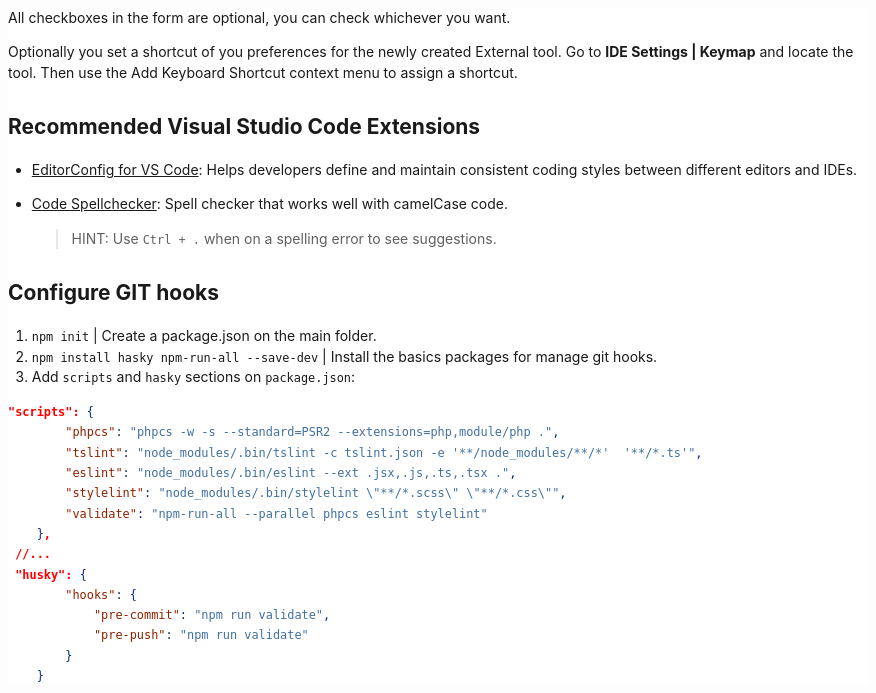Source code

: All checkboxes in the form are optional, you can check whichever you want.

Optionally you set a shortcut of you preferences for the newly created External tool. Go to **IDE Settings | Keymap** and locate the tool. Then use the Add Keyboard Shortcut context menu to assign a shortcut.


## Recommended Visual Studio Code Extensions

* [EditorConfig for VS Code](https://marketplace.visualstudio.com/items?itemName=EditorConfig.EditorConfig):
  Helps developers define and maintain consistent coding styles between different editors and IDEs.

* [Code Spellchecker](https://marketplace.visualstudio.com/items?itemName=streetsidesoftware.code-spell-checker):
  Spell checker that works well with camelCase code.
  > HINT: Use `Ctrl + .` when on a spelling error to see suggestions.
  
## Configure GIT hooks

1. `npm init` | Create a package.json on the main folder.
1. `npm install hasky npm-run-all --save-dev` | Install the basics packages for manage git hooks.
1. Add `scripts` and `hasky` sections on `package.json`:

```json
"scripts": {
        "phpcs": "phpcs -w -s --standard=PSR2 --extensions=php,module/php .",
        "tslint": "node_modules/.bin/tslint -c tslint.json -e '**/node_modules/**/*'  '**/*.ts'",
        "eslint": "node_modules/.bin/eslint --ext .jsx,.js,.ts,.tsx .",
        "stylelint": "node_modules/.bin/stylelint \"**/*.scss\" \"**/*.css\"",
        "validate": "npm-run-all --parallel phpcs eslint stylelint"
    },
 //...
 "husky": {
        "hooks": {
            "pre-commit": "npm run validate",
            "pre-push": "npm run validate"
        }
    }
```
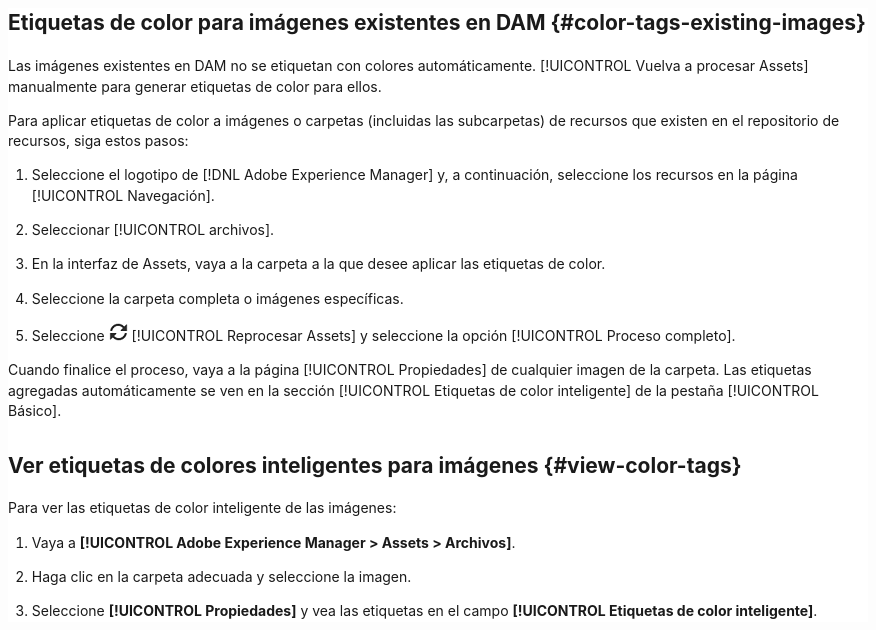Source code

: ## Etiquetas de color para imágenes existentes en DAM {#color-tags-existing-images}

Las imágenes existentes en DAM no se etiquetan con colores automáticamente. [!UICONTROL Vuelva a procesar Assets] manualmente para generar etiquetas de color para ellos.

Para aplicar etiquetas de color a imágenes o carpetas (incluidas las subcarpetas) de recursos que existen en el repositorio de recursos, siga estos pasos:

1. Seleccione el logotipo de [!DNL Adobe Experience Manager] y, a continuación, seleccione los recursos en la página [!UICONTROL Navegación].

1. Seleccionar [!UICONTROL archivos].

1. En la interfaz de Assets, vaya a la carpeta a la que desee aplicar las etiquetas de color.

1. Seleccione la carpeta completa o imágenes específicas.

1. Seleccione ![Icono de reprocesamiento de recursos](assets/do-not-localize/reprocess-assets-icon.png) [!UICONTROL Reprocesar Assets] y seleccione la opción [!UICONTROL Proceso completo].

Cuando finalice el proceso, vaya a la página [!UICONTROL Propiedades] de cualquier imagen de la carpeta. Las etiquetas agregadas automáticamente se ven en la sección [!UICONTROL Etiquetas de color inteligente] de la pestaña [!UICONTROL Básico].


## Ver etiquetas de colores inteligentes para imágenes {#view-color-tags}

Para ver las etiquetas de color inteligente de las imágenes:

1. Vaya a **[!UICONTROL Adobe Experience Manager > Assets > Archivos]**.

1. Haga clic en la carpeta adecuada y seleccione la imagen.

1. Seleccione **[!UICONTROL Propiedades]** y vea las etiquetas en el campo **[!UICONTROL Etiquetas de color inteligente]**.

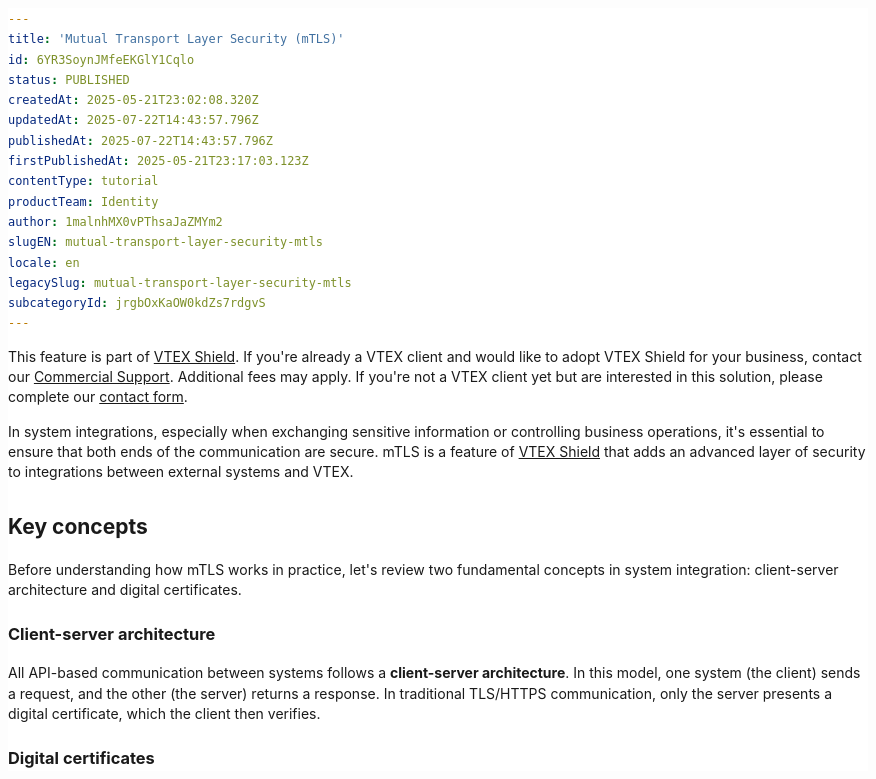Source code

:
 ```yaml
---
title: 'Mutual Transport Layer Security (mTLS)'
id: 6YR3SoynJMfeEKGlY1Cqlo
status: PUBLISHED
createdAt: 2025-05-21T23:02:08.320Z
updatedAt: 2025-07-22T14:43:57.796Z
publishedAt: 2025-07-22T14:43:57.796Z
firstPublishedAt: 2025-05-21T23:17:03.123Z
contentType: tutorial
productTeam: Identity
author: 1malnhMX0vPThsaJaZMYm2
slugEN: mutual-transport-layer-security-mtls
locale: en
legacySlug: mutual-transport-layer-security-mtls
subcategoryId: jrgbOxKaOW0kdZs7rdgvS
---
```


<div class="alert alert-info">
  <p>
    This feature is part of 
    <a href="https://help.vtex.com/pt/tutorial/vtex-shield--2CVk6H9eY2CBtHjtDI7BFh" target="_blank">VTEX Shield</a>. 
    If you're already a VTEX client and would like to adopt VTEX Shield for your business, contact our 
    <a href="https://help.vtex.com/pt/tracks/support-at-vtex--4AXsGdGHqExp9ZkiNq9eMy/3KQWGgkPOwbFTPfBxL7YwZ" target="_blank">Commercial Support</a>. 
    Additional fees may apply. 
    If you're not a VTEX client yet but are interested in this solution, please complete our 
    <a href="https://vtex.com/br-pt/contato/" target="_blank">contact form</a>.
  </p>
</div>

In system integrations, especially when exchanging sensitive information or controlling business operations, it's essential to ensure that both ends of the communication are secure. mTLS is a feature of [VTEX Shield](/pt/tutorial/vtex-shield--2CVk6H9eY2CBtHjtDI7BFh) that adds an advanced layer of security to integrations between external systems and VTEX.

## Key concepts

Before understanding how mTLS works in practice, let's review two fundamental concepts in system integration: client-server architecture and digital certificates.

### Client-server architecture

All API-based communication between systems follows a **client-server architecture**. In this model, one system (the client) sends a request, and the other (the server) returns a response. In traditional TLS/HTTPS communication, only the server presents a digital certificate, which the client then verifies.

### Digital certificates
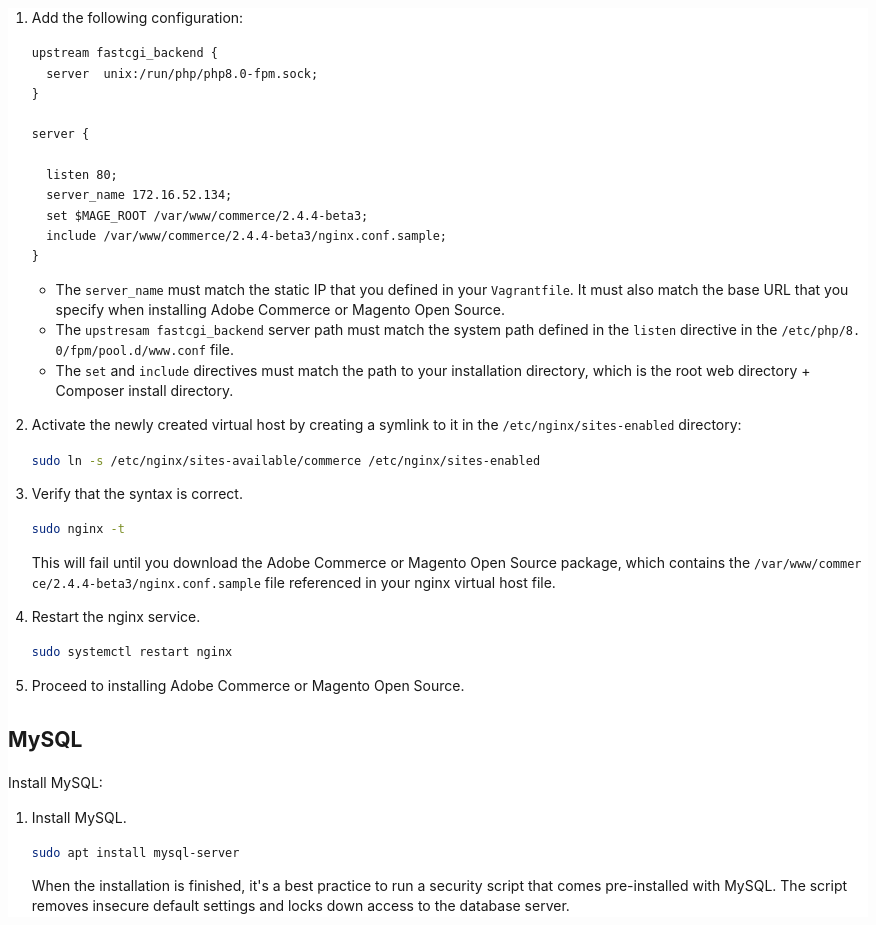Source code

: 1. Add the following configuration:

   ```config
   upstream fastcgi_backend {
     server  unix:/run/php/php8.0-fpm.sock;
   }

   server {

     listen 80;
     server_name 172.16.52.134;
     set $MAGE_ROOT /var/www/commerce/2.4.4-beta3;
     include /var/www/commerce/2.4.4-beta3/nginx.conf.sample;
   }
   ```

   - The `server_name` must match the static IP that you defined in your `Vagrantfile`. It must also match the base URL that you specify when installing Adobe Commerce or Magento Open Source.
   - The `upstresam fastcgi_backend` server path must match the system path defined in the `listen` directive in the `/etc/php/8.0/fpm/pool.d/www.conf` file.
   - The `set` and `include` directives must match the path to your installation directory, which is the root web directory + Composer install directory. 

1. Activate the newly created virtual host by creating a symlink to it in the `/etc/nginx/sites-enabled` directory:

   ```bash
   sudo ln -s /etc/nginx/sites-available/commerce /etc/nginx/sites-enabled
   ```

1. Verify that the syntax is correct.

   ```bash
   sudo nginx -t
   ```

   This will fail until you download the Adobe Commerce or Magento Open Source package, which contains the `/var/www/commerce/2.4.4-beta3/nginx.conf.sample` file referenced in your nginx virtual host file.

1. Restart the nginx service.

   ```bash
   sudo systemctl restart nginx
   ```

1. Proceed to installing Adobe Commerce or Magento Open Source.

## MySQL

Install MySQL:

1. Install MySQL.

   ```bash
   sudo apt install mysql-server
   ```

   When the installation is finished, it's a best practice to run a security script that comes pre-installed with MySQL. The script removes insecure default settings and locks down access to the database server.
* * *
What you are asked to do
Copy out exactly, with no pictures, the lines of the data from the first one through the line bearing "[EditorConfig for VS".

Task answer
Source code

: All checkboxes in the form are optional, you can check whichever you want.

Optionally you set a shortcut of you preferences for the newly created External tool. Go to **IDE Settings | Keymap** and locate the tool. Then use the Add Keyboard Shortcut context menu to assign a shortcut.


## Recommended Visual Studio Code Extensions

* [EditorConfig for VS Code](https://marketplace.visualstudio.com/items?itemName=EditorConfig.EditorConfig):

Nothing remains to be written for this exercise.